-- Start Data entries --
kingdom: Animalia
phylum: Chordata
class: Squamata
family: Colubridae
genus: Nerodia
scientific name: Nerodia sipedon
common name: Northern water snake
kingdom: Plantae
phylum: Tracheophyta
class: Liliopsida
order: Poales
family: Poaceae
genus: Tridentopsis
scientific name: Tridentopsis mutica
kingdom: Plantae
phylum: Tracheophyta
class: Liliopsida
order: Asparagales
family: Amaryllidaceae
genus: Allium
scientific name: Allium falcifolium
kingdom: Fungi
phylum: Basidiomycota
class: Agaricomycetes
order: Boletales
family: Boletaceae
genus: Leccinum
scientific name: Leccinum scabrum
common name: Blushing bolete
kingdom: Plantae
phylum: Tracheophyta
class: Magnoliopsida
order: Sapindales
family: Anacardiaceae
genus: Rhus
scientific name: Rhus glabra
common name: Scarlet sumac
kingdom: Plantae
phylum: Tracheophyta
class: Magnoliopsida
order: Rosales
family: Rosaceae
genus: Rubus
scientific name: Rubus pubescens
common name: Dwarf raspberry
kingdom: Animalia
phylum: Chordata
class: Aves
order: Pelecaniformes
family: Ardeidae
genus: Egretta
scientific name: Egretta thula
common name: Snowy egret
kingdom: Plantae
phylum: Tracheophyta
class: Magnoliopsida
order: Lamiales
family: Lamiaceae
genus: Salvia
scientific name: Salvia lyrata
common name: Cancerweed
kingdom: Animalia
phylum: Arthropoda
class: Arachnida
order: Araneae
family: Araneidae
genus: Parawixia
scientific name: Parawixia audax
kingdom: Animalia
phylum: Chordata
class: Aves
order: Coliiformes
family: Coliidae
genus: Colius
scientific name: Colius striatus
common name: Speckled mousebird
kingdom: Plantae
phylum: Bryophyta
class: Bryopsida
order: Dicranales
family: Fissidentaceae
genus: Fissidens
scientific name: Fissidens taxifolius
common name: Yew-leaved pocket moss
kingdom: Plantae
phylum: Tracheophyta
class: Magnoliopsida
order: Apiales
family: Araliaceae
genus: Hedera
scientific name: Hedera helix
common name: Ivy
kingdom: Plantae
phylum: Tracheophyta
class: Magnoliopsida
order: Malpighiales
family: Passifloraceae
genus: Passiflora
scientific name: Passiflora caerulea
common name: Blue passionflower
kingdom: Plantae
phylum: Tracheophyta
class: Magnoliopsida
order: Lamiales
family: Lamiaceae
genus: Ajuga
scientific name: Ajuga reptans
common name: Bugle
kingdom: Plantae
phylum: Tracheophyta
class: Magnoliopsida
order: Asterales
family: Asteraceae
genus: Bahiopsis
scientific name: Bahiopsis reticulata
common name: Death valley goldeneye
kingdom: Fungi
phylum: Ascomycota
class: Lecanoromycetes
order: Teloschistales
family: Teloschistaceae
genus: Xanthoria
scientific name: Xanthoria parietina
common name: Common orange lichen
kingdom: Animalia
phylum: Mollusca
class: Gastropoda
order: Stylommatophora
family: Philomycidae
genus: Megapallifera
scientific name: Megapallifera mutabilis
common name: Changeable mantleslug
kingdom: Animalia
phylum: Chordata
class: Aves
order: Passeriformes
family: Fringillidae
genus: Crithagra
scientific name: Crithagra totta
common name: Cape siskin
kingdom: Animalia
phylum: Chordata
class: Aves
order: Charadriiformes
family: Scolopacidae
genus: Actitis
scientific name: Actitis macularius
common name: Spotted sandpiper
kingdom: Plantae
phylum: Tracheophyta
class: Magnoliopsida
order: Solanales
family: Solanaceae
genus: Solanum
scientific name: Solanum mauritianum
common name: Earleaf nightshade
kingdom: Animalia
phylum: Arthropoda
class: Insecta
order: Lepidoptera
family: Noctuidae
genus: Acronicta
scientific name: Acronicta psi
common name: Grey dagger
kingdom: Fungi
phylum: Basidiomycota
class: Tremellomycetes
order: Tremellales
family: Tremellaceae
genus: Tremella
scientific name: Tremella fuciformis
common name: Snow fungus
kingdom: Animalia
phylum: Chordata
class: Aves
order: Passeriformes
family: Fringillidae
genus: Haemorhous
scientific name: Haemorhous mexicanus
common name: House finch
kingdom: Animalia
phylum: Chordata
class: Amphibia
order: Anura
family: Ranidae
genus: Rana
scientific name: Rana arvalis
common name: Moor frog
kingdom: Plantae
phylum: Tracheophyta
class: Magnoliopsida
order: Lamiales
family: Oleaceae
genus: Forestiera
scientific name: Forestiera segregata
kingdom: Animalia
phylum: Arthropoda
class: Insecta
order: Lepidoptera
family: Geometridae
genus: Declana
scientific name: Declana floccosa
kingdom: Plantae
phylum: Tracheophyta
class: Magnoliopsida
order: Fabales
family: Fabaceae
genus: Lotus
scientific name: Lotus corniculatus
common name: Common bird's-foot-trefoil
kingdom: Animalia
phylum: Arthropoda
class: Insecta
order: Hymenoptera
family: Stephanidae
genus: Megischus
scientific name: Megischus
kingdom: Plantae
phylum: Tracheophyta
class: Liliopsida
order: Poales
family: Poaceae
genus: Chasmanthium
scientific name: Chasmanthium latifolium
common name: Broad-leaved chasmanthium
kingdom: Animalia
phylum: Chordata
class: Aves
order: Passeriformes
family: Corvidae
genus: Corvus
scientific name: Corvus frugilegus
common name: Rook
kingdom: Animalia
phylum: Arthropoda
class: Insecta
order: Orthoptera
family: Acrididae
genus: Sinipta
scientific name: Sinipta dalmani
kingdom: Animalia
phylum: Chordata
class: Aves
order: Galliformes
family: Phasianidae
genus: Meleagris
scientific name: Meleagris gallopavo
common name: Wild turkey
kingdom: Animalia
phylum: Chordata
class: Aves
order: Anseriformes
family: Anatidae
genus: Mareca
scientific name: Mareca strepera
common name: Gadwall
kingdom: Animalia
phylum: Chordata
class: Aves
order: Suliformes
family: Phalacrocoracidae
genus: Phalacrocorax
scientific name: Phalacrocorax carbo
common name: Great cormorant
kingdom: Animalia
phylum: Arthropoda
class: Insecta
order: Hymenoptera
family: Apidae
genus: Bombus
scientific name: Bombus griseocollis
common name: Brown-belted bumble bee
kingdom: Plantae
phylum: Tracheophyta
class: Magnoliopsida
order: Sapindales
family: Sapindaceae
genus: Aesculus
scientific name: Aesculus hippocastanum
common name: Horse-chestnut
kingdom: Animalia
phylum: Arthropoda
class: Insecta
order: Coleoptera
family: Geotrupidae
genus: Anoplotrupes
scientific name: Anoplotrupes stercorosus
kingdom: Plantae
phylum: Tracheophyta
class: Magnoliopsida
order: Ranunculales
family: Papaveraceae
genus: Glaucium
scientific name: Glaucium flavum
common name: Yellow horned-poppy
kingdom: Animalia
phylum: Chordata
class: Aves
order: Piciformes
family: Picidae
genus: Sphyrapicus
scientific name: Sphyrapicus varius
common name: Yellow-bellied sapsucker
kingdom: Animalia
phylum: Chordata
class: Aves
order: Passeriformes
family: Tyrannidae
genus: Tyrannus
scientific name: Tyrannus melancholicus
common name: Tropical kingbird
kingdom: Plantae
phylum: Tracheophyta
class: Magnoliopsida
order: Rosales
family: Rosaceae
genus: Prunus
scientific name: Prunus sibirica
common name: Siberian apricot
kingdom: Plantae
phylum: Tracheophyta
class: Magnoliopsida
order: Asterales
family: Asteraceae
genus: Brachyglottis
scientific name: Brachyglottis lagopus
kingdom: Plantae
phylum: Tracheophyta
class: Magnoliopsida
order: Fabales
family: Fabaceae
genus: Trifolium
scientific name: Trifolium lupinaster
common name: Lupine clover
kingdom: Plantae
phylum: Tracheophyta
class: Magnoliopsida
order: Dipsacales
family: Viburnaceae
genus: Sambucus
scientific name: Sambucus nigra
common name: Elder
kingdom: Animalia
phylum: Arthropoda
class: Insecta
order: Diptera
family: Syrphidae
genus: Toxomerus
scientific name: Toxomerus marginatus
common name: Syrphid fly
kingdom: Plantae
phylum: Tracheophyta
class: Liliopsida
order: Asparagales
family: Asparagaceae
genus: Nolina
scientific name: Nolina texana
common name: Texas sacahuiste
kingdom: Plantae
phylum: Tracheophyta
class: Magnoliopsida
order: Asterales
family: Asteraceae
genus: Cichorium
-- End Data entries --
_Work to be completed:_ Rewrite everything in the material from the line containing "family: Teloschistaceae" down to the line containing "common name: Spotted sandpiper", swapping "common name" for "vernacular name" and leaving all else unchanged.

_The response:_
family: Teloschistaceae
genus: Xanthoria
scientific name: Xanthoria parietina
vernacular name: Common orange lichen
kingdom: Animalia
phylum: Mollusca
class: Gastropoda
order: Stylommatophora
family: Philomycidae
genus: Megapallifera
scientific name: Megapallifera mutabilis
vernacular name: Changeable mantleslug
kingdom: Animalia
phylum: Chordata
class: Aves
order: Passeriformes
family: Fringillidae
genus: Crithagra
scientific name: Crithagra totta
vernacular name: Cape siskin
kingdom: Animalia
phylum: Chordata
class: Aves
order: Charadriiformes
family: Scolopacidae
genus: Actitis
scientific name: Actitis macularius
vernacular name: Spotted sandpiper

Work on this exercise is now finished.